Charlotte Pryce. Alchemy in Motion

Jun 9, 2019 | Interviews


Painting and Natural History
When I was making artwork, originally I was interested in painting. But then I felt that painting was too static, and somehow the end result was not reflective of all the processes of thinking that were going on in my mind, obviously, in my world. I looked to someone like Borges, as a writer, and that is the kind of quality that I was really fascinated by, that there are elements of fiction, of observation, references to other artworks… And for me, that was very much how film felt in my case: to me, it was like daydreaming. And somehow, references to all of those qualities or specifically painting, or literature, I was considering… it’s like the colours of my thoughts, trying to distil that. But, at the same time, it doesn’t necessarily matter to other people that I have all those references, but it matters very much to me, that I have been able to bring those references to the world, like in the landscape of The Fall of Icarus, this is a painting by Bruegel, and it’s always fascinated me, so… by making a film about that, and using natural history images to do so, natural history images of a grasshopper that seems to fly but also seems to fall, I feel like that image somehow is one that I see around me, and also… you know what is that meaning of something that has ambition, that tries to live beyond… maybe beyond the everyday? I didn’t see it as a catastrophic result of ambition going awry, but more like a trying… to maybe look for more in life. And that was maybe what I was trying to do as an artist, too: make that leap… and possibly fail [laughs]. That’s perhaps an example of how I was thinking about what that painting’s meaning is, and then perhaps reflected in something very… everyday, like the fallen flight of a grasshopper.
The Alchemy
The idea that there is this hidden image, you know, the latent image in the photographic process seems to be magical to me, and it seems to partly be science. And I think it’s really through the playful notes of working with materials that I find or have found the communion with the early alchemists. Playfully trying to achieve something and distil, more than anything else, distil all of these thoughts into something more, or something special. And that’s been my interest, and then I’m also fascinated by the drawings of process that the early alchemists made, like Robert Fludd, to sort of explain that process, so there was always a visual component to the literature of alchemy. And those drawings themselves then became fascinating to me, the qualities they found in trying to express elements or elementary things in their world. They have some resonance with scientific imagery too, so early scientific photography combined with those images of alchemy have been very important, and probably I just engage in this somewhat lonely or alone experience of making work. I feel that I have that kind of connection to that world of the alchemists.
The Magic Lanterns
I think it was a gradual falling in love with magic lanterns, which actually reminded me that I had one as child, a very plasticky one, that sort of died because it was battery-operated. I began to be interested in thinking about ways of making movie illusions that did not rely on mechanics, and then I thought about the Kodak light projectors, but these are very mechanic, too, “clic, clic, clic”. But still, I was kind of fascinated in the early history of moving illusions, in what were those original illusions like, and what were the movements that we have now lost, because we are so caught up in the repetition of a frame, and the reduction to just one frame. So, from there grew this interest in the magic lantern, and also because of its projected light, and that wonderful feeling of stained glass, and the image coming out of darkness, which I always was in love with. But there was also a possibility for an intimate storytelling. Intimate like… people would have magic lanterns at home, and project them maybe onto a curtain, or onto a wallpaper… and those become kind of a story or fabric of people’s lives. I began then to write, thinking what can I write, how can I make that stories? And to me… that seemed really fascinating and wonderful. And then, from that, I developed this techniques of hand-processing lantern slides.
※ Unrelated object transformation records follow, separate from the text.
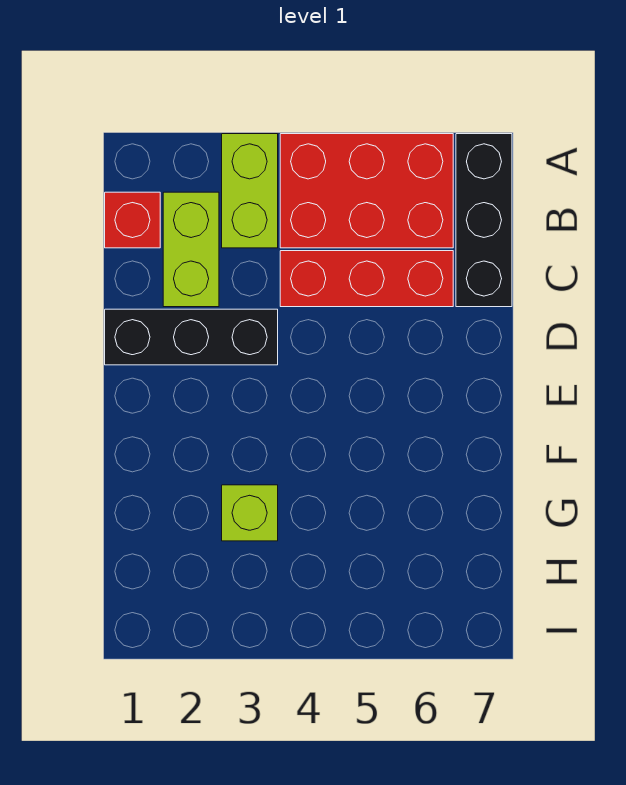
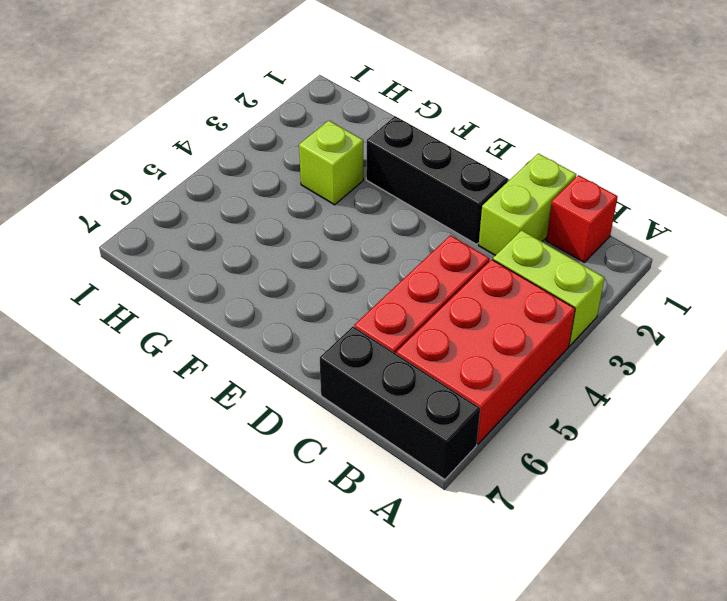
lime brick B2:C2 level 1 -> lime brick C1:C2 level 1
black brick D1:D3 level 1 -> black brick D2:F2 level 1

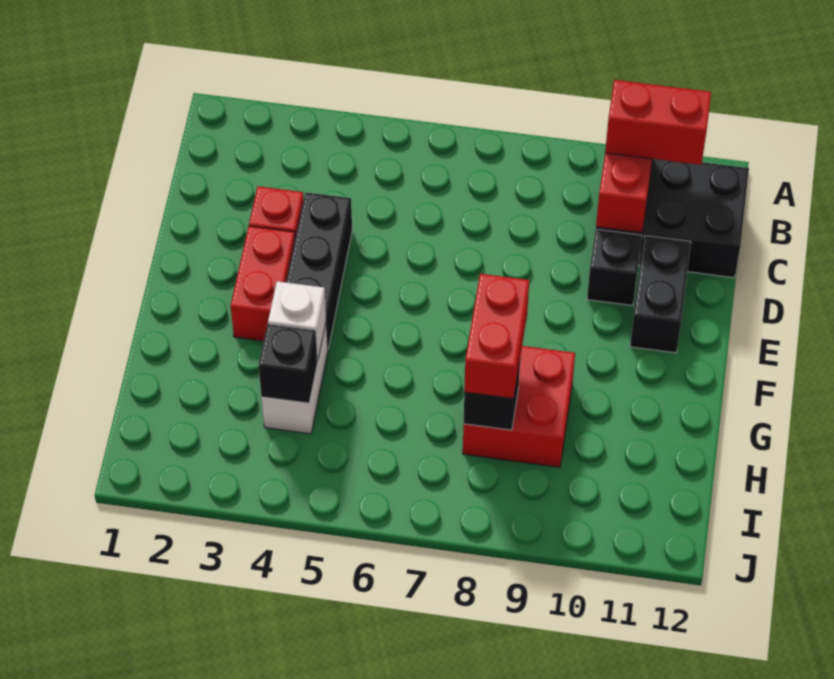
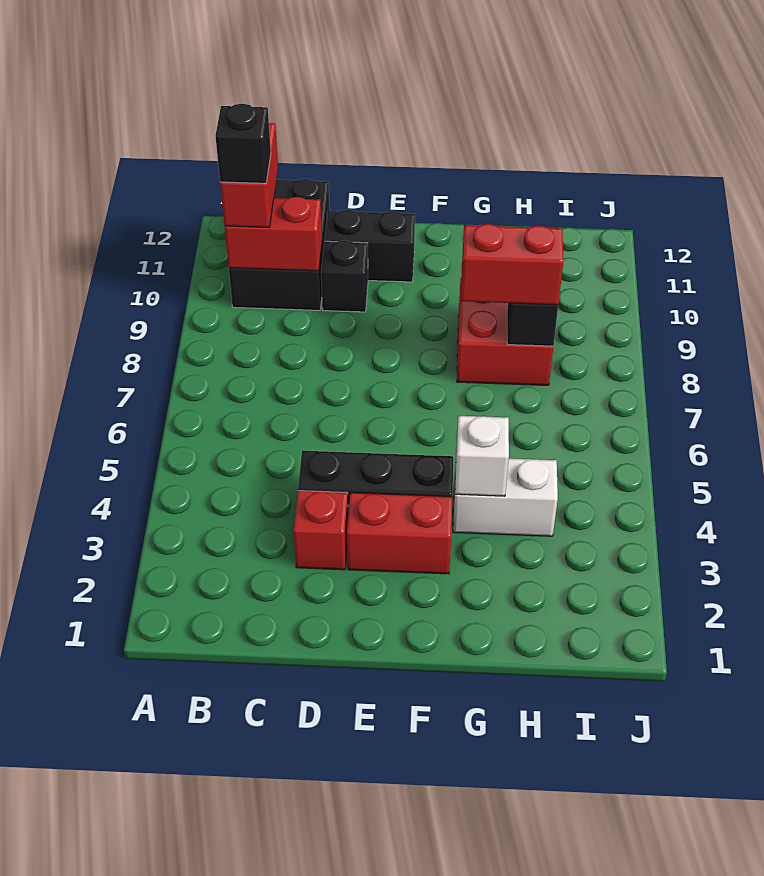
black brick H4 level 2 -> black brick B10 level 4

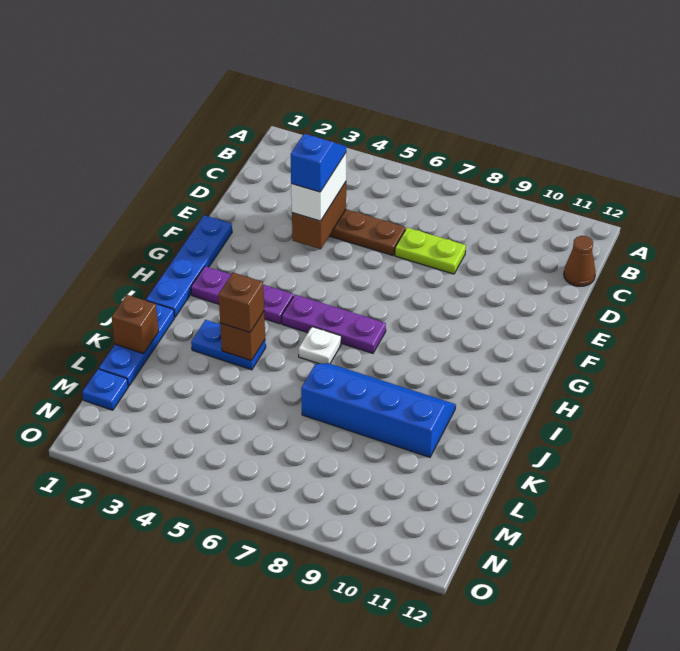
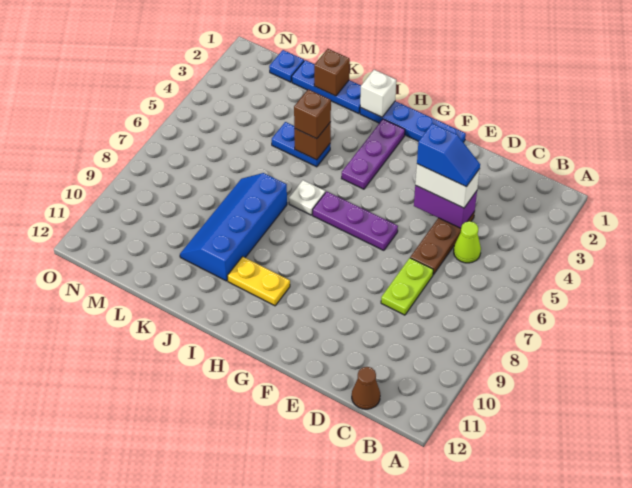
none -> lime cone C5 level 1
brown brick D4:E4 level 2 -> purple brick D4:E4 level 2
purple plate H5:H7 level 1 -> purple plate F6:H6 level 1
none -> yellow plate H10:I10 level 1
none -> white brick I1 level 2
blue plate J3:J4 level 1 -> blue plate J4:K4 level 1
blue slope J7:K10 level 1 top K -> blue slope J7:K10 level 1 top J

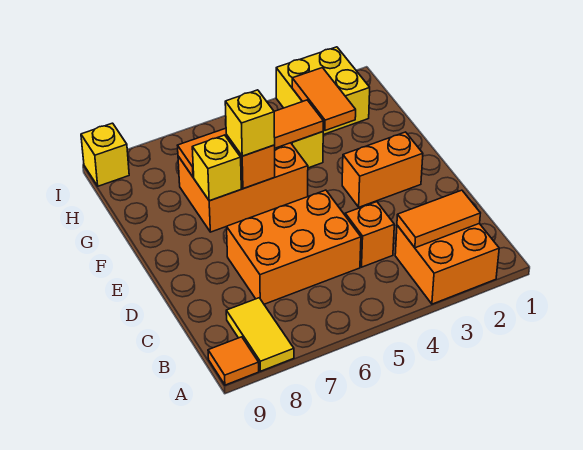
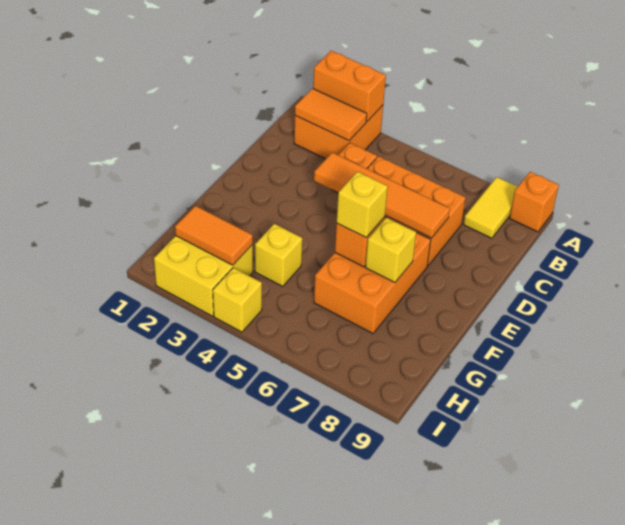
orange tile A9 level 1 -> orange brick A9 level 1
orange brick E2:E3 level 1 -> orange brick A2:A3 level 2
orange brick F5:G7 level 1 -> orange brick E6:G7 level 1
orange tile G3:H3 level 2 -> orange tile H2:H3 level 2
orange tile G4:G7 level 2 -> orange tile D4:D7 level 2
yellow brick I9 level 1 -> yellow brick I4 level 1

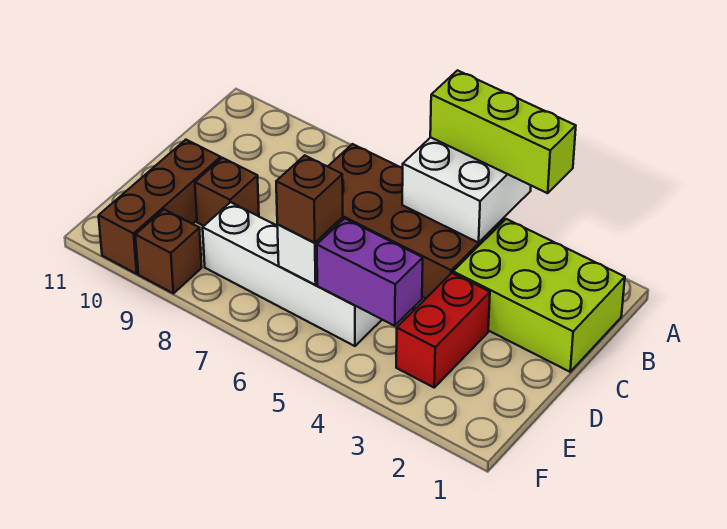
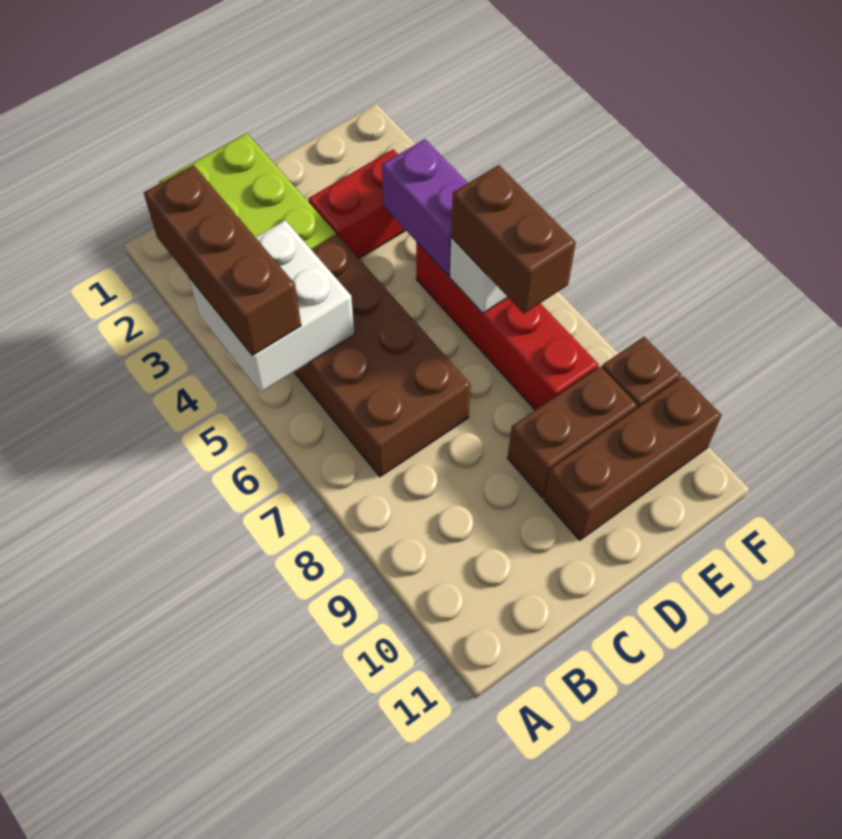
lime brick A3:A5 level 3 -> brown brick A3:A5 level 3
brown brick D9 level 1 -> brown brick D9:E9 level 1
white brick E5:E8 level 1 -> red brick E5:E8 level 1
brown brick E6 level 3 -> brown brick E6:E7 level 3

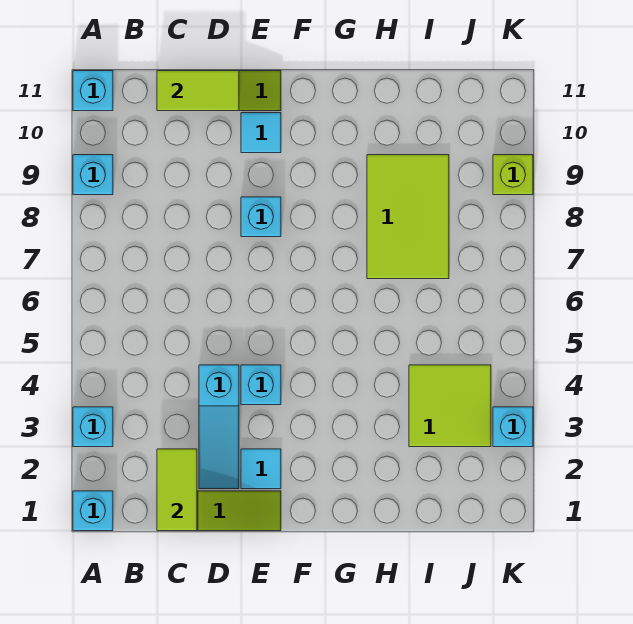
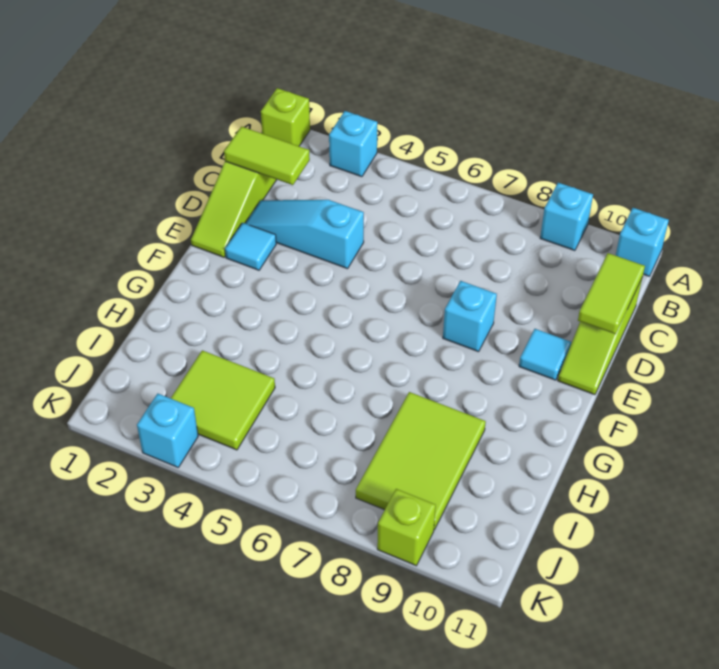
cyan brick A1 level 1 -> lime brick A1 level 1
cyan brick E4 level 1 -> none
lime tile H7:I9 level 1 -> lime tile H8:J9 level 1

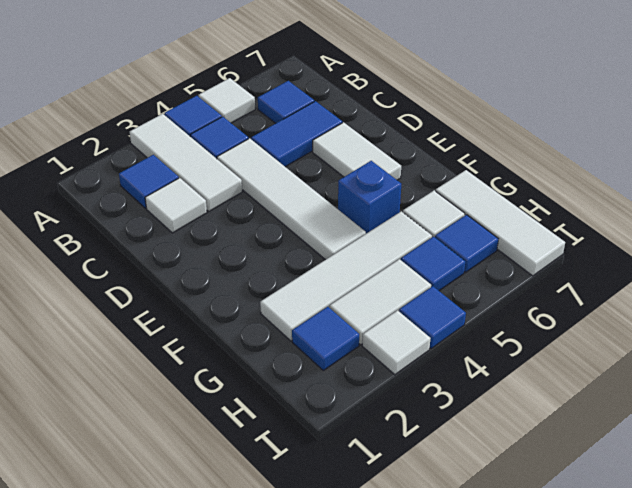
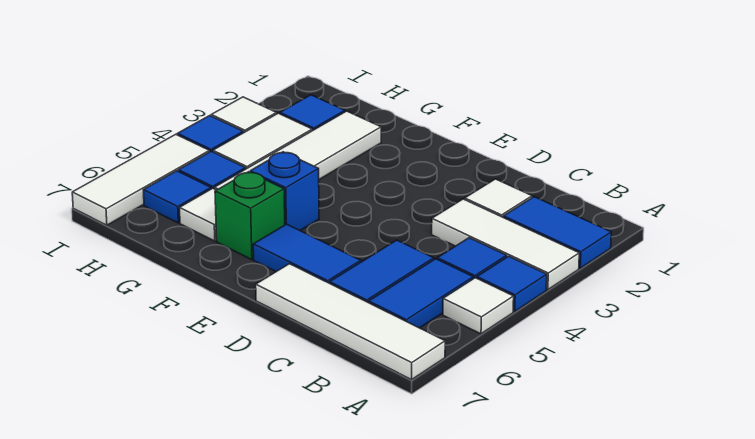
blue tile B2 level 1 -> blue tile A2:B2 level 1
blue tile B6 level 1 -> blue tile B5:B6 level 1
white tile C4:F4 level 1 -> white tile A7:D7 level 1
white tile D6:E6 level 1 -> blue tile D6:E6 level 1
none -> green brick F6 level 1
white tile G7:I7 level 1 -> white tile I5:I7 level 1

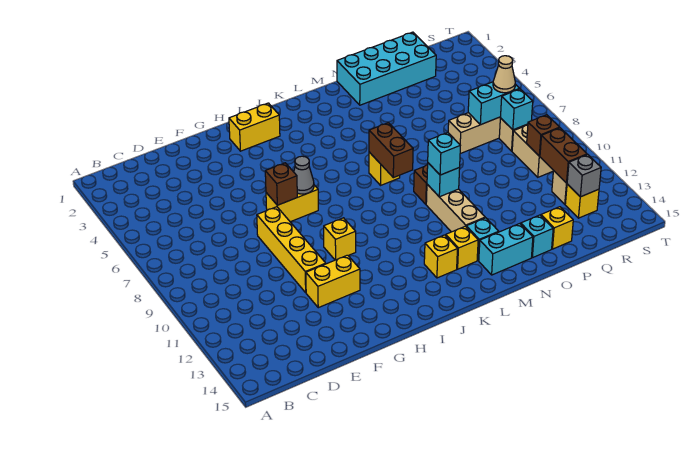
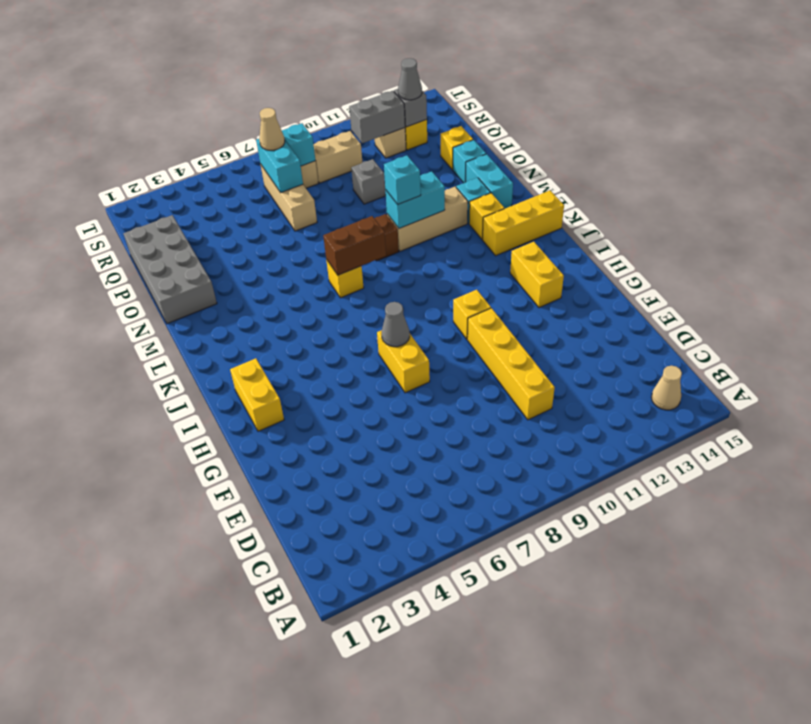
none -> tan cone B14 level 1
yellow brick F8:F11 level 1 -> yellow brick D10:G10 level 1
yellow brick F12:G12 level 1 -> yellow brick H13:I13 level 1
brown brick G7 level 2 -> none
yellow brick K13 level 1 -> yellow brick K13:K15 level 1
cyan brick M10 level 2 -> cyan brick M10:M11 level 2
cyan brick N1:Q2 level 1 -> grey brick N1:Q2 level 1
none -> grey brick P10 level 1
brown brick R10 level 2 -> none
brown brick R11:R12 level 2 -> grey brick R11:R12 level 2
none -> grey cone R13 level 3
The Narratives of the Lantern
For a long time, I was interested in making works that did not rely on language at all, that were really very much like the daydreams that I feel exist in the visual realm for me, outside of language. But with the magic lantern I wanted to return to that idea of “story”, specifically. And I just began to write. I think that I had written for some of the other films, that the language was there in a way, but this time it just came to me when I was looking to the magic lantern, that I wanted to write a story that would be involved with the magic lantern. And it was encouraged by the ideas that I was having at that time, I was reading W. H. Hudson, who was this fantastic ornithologist –because I have this interest in natural history– who spent most of his life writing about birds of Argentina from a distance of living in England. So he had a kind of natural history that was really reliant on his fantastic memory, but possibly a little bit of imagination, too. And I began to read his work, so I began to engage in his memory and his fantasies about the birds that he had seen. And I thought… this to me seems that it can become a lecture of a kind, and so the magic lantern is greatly associated with early illustrated lectures and the stories that emerge from those thoughts. And I’ve just continued to be writing for… The Tears of a Mudlark, and now I have a third lantern show that I’m writing for. I think that’s a relatively new, but an exciting departure to write about things.